▸ Estratto:

--

Sommario: 1.Le linee guida della prossima “riforma Nordio” in tema di collegialità del giudice della cautela. 2. Le ragioni tecniche. 3. Le ragioni politiche. 4. Conclusioni.
1.Le linee guida della prossima “riforma Nordio” in tema di collegialità del giudice della cautela
In questi ultimi giorni si sono moltiplicati lanci di agenzia, interviste e dichiarazioni di parlamentari che annunciano una ormai imminente “riforma Nordio” del processo penale.
La notizia non sorprende gli operatori del diritto, ormai assuefatti alla ineluttabilità di un piccolo o grande tsunami delle norme del codice di procedura penale ad ogni cambio del titolare di via Arenula.
Può apparire singolare commentare una proposta di riforma che sulla carta ancora non esiste: tuttavia, dalle predette dichiarazioni di parlamentari e dello stesso Ministro è possibile farsi un’idea molto chiara delle linee programmatiche del futuro provvedimento, che sin da ora appare meritevole di qualche riflessione.
In questa sede si approfondirà in particolare la ventilata proposta di affidare ad un giudice collegiale l’emissione dei provvedimenti di misura cautelare personale.
In merito, una conferma ufficiale è giunta proprio pochi giorni fa: rispondendo a un’interrogazione parlamentare, il viceministro della Giustizia Paolo Sisto ha preannunciato “iniziative normative atte a garantire il principio di non colpevolezza di cui all’articolo 27 della Costituzione, rafforzando il controllo giurisdizionale in quei contesti” (Il Dubbio, 4 maggio 2023).
Il consigliere giuridico del Ministro, professor Bartolomeo Romano, ha specificato che il rafforzamento del controllo giurisdizionale sulle misure cautelari avverrà prevedendo che l’interrogatorio di garanzia preceda l’adozione della misura cautelare e che questa sia adottata non più dal GIP ma dal Tribunale per il Riesame (con spostamento della competenza a decidere delle impugnazioni da quest’ultimo alla Corte di Appello), in modo da consentire che la decisione sulla richiesta del Pubblico Ministero sia collegiale e non monocratica.
La modifica riprenderebbe dunque un’iniziativa legislativa avanzata nella scorsa legislatura dall’onorevole Costa; questo aggancio ad un disegno di legge esistente consente di argomentare su qualcosa di concreto, salve ovviamente le modifiche che dovessero intervenire nel corso dell’iter legislativo.
Lo stesso Ministro della Giustizia Carlo Nordio ha parlato delle modifiche sulle norme in tema di misure cautelari in termini identici.
2. Le ragioni tecnico giuridiche dell’attribuzione al Tribunale in composizione collegiale: criticità
Le argomentazioni spese dai tecnici del diritto a sostegno dell’attribuzione della competenza a decidere sulle richieste di misure cautelari ad un organo collegiale poggiano su un unico assunto, riassumibile nei seguenti termini: la decisione presa da tre giudici è necessariamente più meditata di quella presa da uno solo; e maggiore meditazione vuol dire meno possibilità di errori. Trattandosi di decidere sulla libertà personale degli individui, l’attenzione ad evitare errori deve essere massima.

--

▸ Dati forniti:
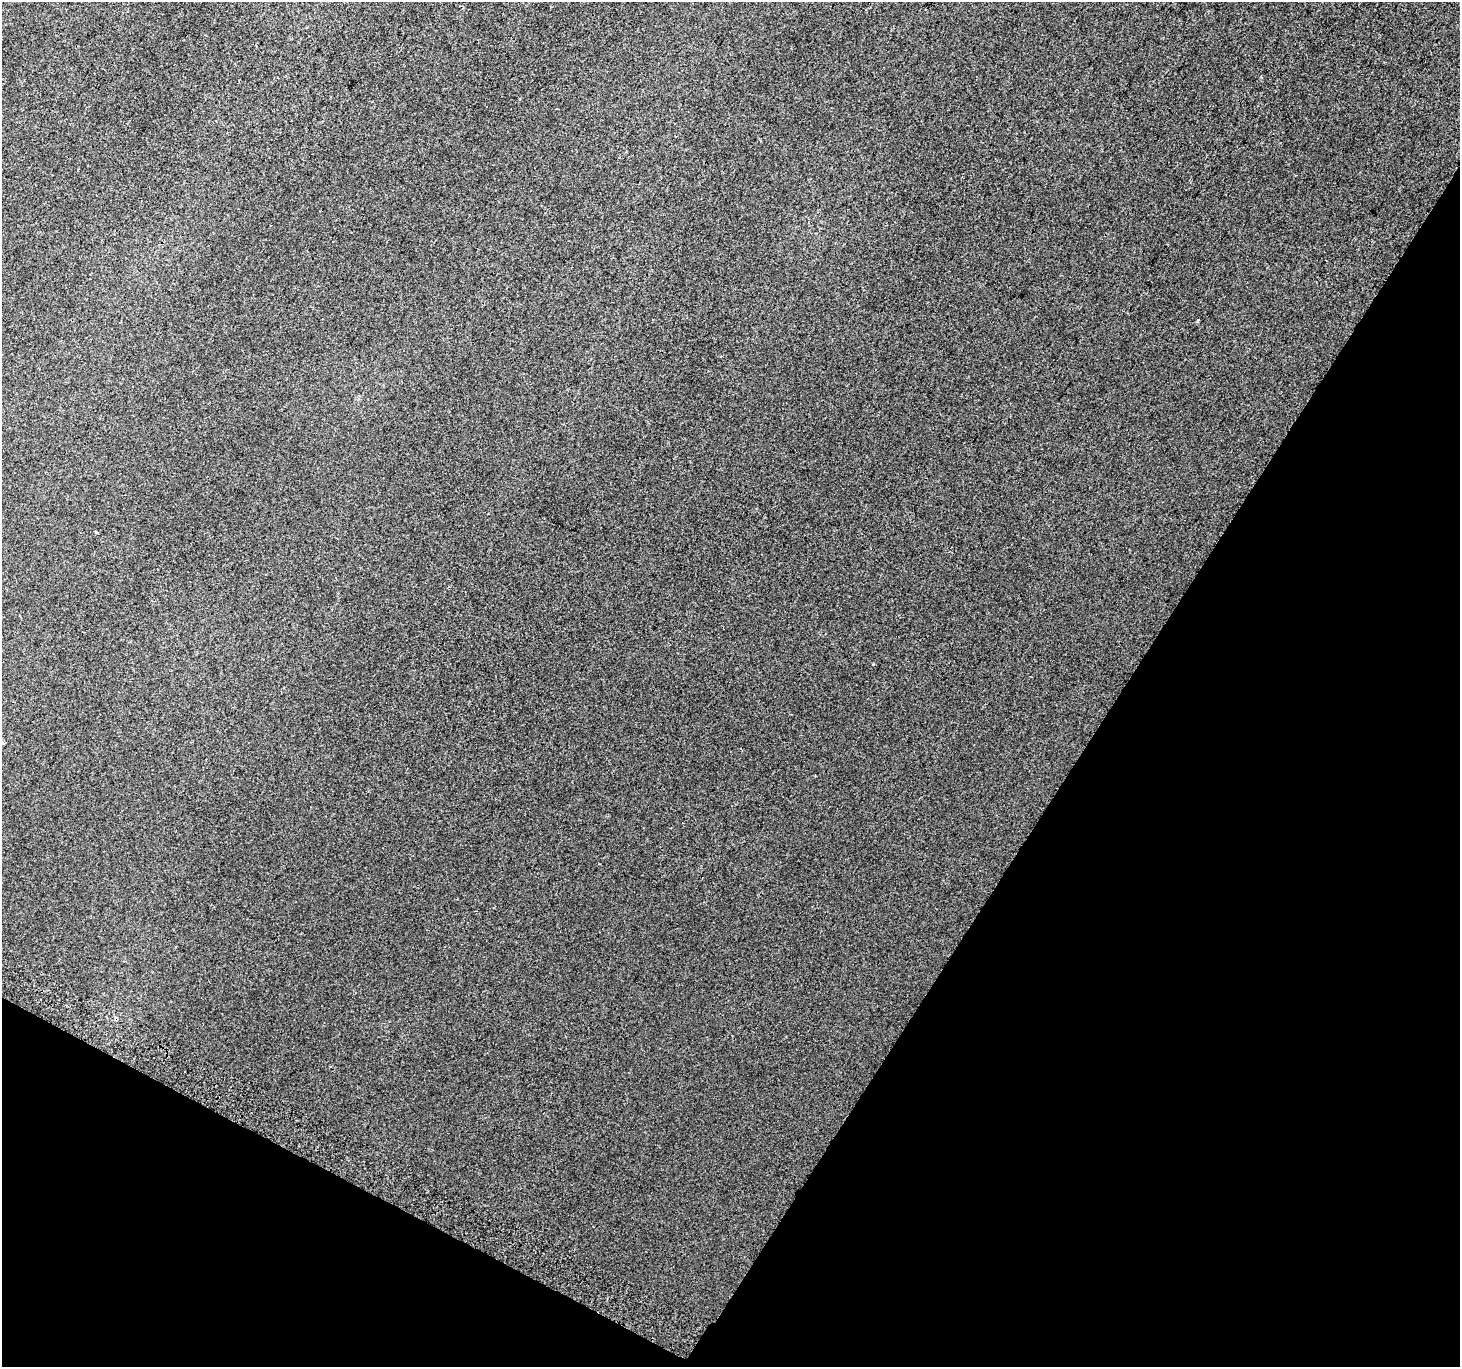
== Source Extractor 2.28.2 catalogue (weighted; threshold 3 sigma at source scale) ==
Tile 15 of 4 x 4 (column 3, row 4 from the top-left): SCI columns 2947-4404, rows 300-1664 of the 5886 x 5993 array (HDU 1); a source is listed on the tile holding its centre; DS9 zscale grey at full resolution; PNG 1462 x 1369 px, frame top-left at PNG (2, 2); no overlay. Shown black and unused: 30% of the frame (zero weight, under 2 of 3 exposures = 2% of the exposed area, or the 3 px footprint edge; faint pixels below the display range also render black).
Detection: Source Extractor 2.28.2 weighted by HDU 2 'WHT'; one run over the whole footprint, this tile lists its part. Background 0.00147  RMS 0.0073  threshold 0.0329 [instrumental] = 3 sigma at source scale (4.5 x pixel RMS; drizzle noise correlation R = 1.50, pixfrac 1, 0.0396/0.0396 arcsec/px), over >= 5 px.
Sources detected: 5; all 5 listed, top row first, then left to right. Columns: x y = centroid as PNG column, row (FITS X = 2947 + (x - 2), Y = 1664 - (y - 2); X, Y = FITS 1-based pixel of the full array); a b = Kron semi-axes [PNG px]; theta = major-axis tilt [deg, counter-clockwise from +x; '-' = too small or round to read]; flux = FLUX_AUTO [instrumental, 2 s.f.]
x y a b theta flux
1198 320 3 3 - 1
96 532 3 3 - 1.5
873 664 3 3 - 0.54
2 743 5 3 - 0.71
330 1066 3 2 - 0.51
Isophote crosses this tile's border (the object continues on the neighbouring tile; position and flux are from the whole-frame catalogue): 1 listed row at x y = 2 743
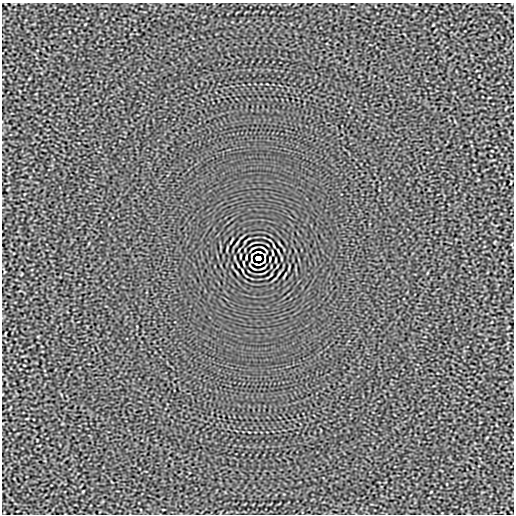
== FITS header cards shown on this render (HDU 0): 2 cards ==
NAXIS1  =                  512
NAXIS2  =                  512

--

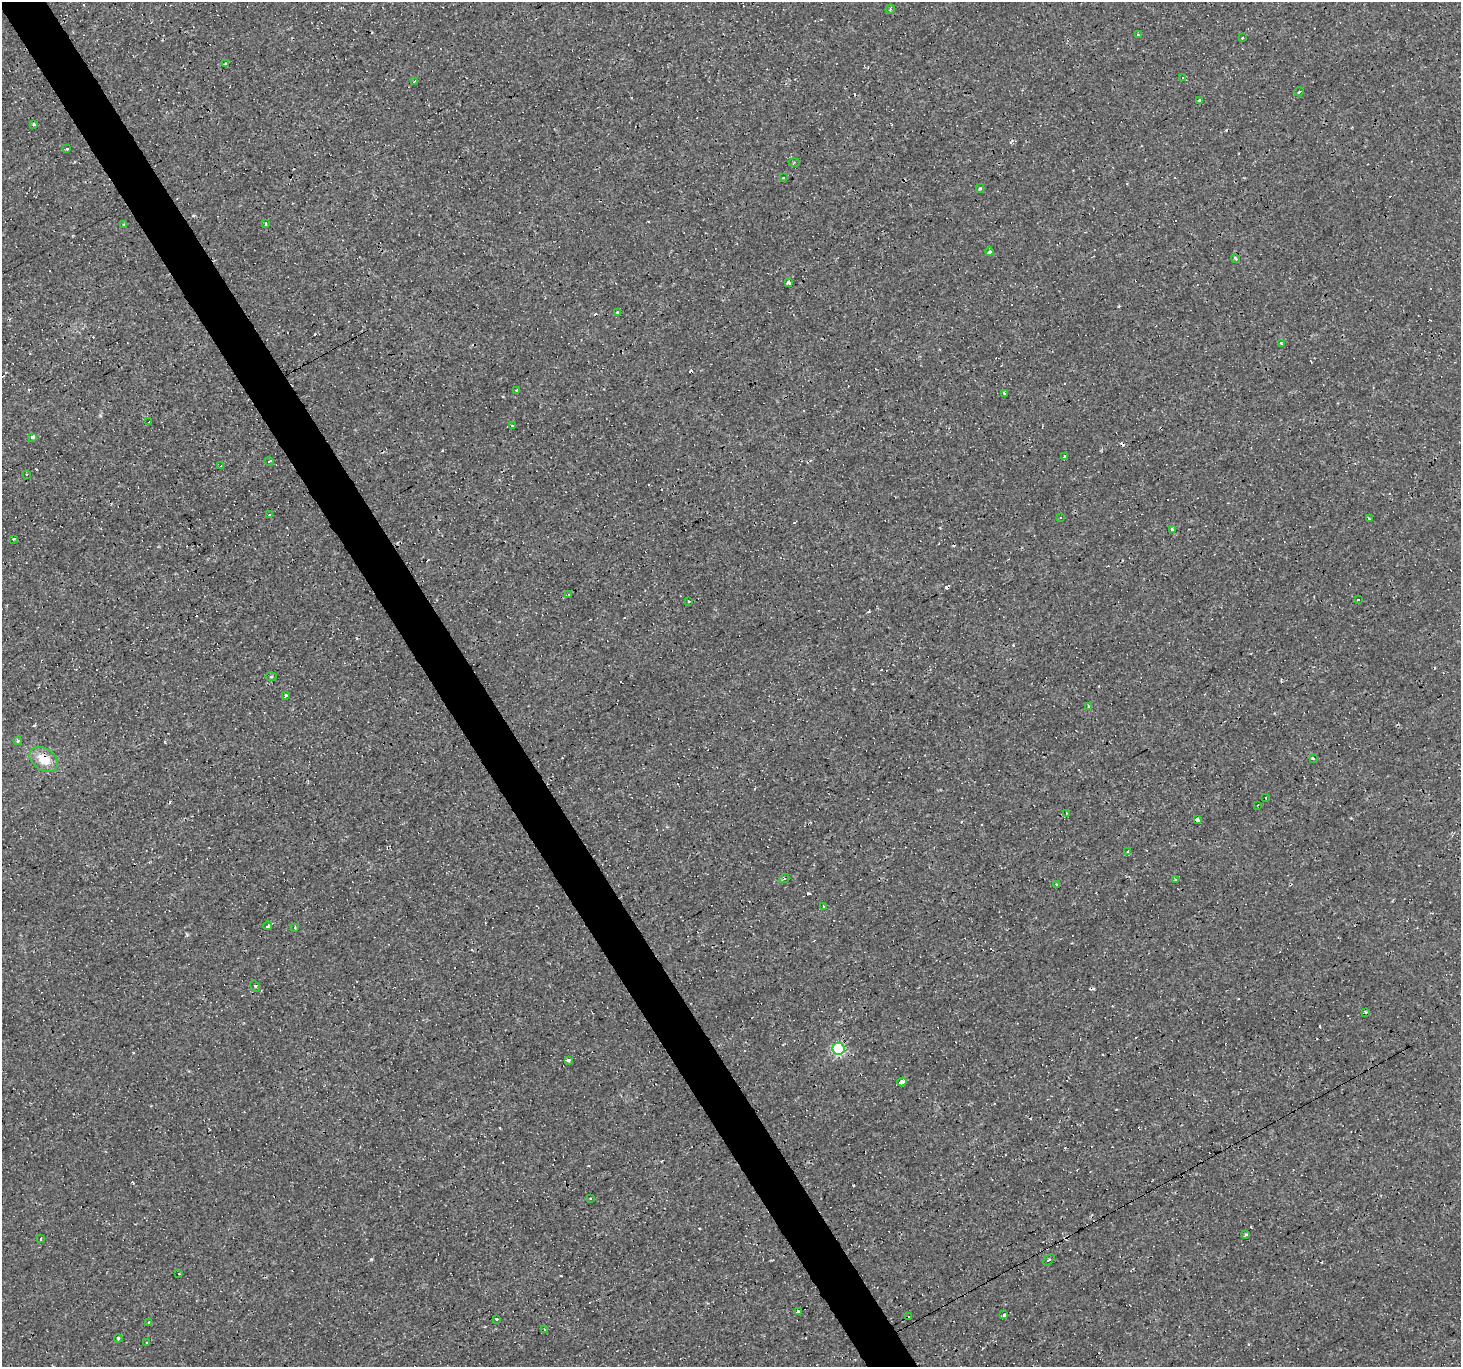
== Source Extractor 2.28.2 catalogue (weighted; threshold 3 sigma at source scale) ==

--

▸ Esercizio proposto 1: Trascrivi senza modifiche il passo dell'estratto compreso tra "Sommario: 1.Le linee" e "di via Arenula.", estremi inclusi.
▸ Esercizio proposto 2: Secondo l'estratto, quale organo adotterebbe le misure cautelari al posto del GIP?

▸ Risposta completa 1:
Sommario: 1.Le linee guida della prossima “riforma Nordio” in tema di collegialità del giudice della cautela. 2. Le ragioni tecniche. 3. Le ragioni politiche. 4. Conclusioni.
1.Le linee guida della prossima “riforma Nordio” in tema di collegialità del giudice della cautela
In questi ultimi giorni si sono moltiplicati lanci di agenzia, interviste e dichiarazioni di parlamentari che annunciano una ormai imminente “riforma Nordio” del processo penale.
La notizia non sorprende gli operatori del diritto, ormai assuefatti alla ineluttabilità di un piccolo o grande tsunami delle norme del codice di procedura penale ad ogni cambio del titolare di via Arenula.

▸ Risposta completa 2: Il Tribunale per il Riesame.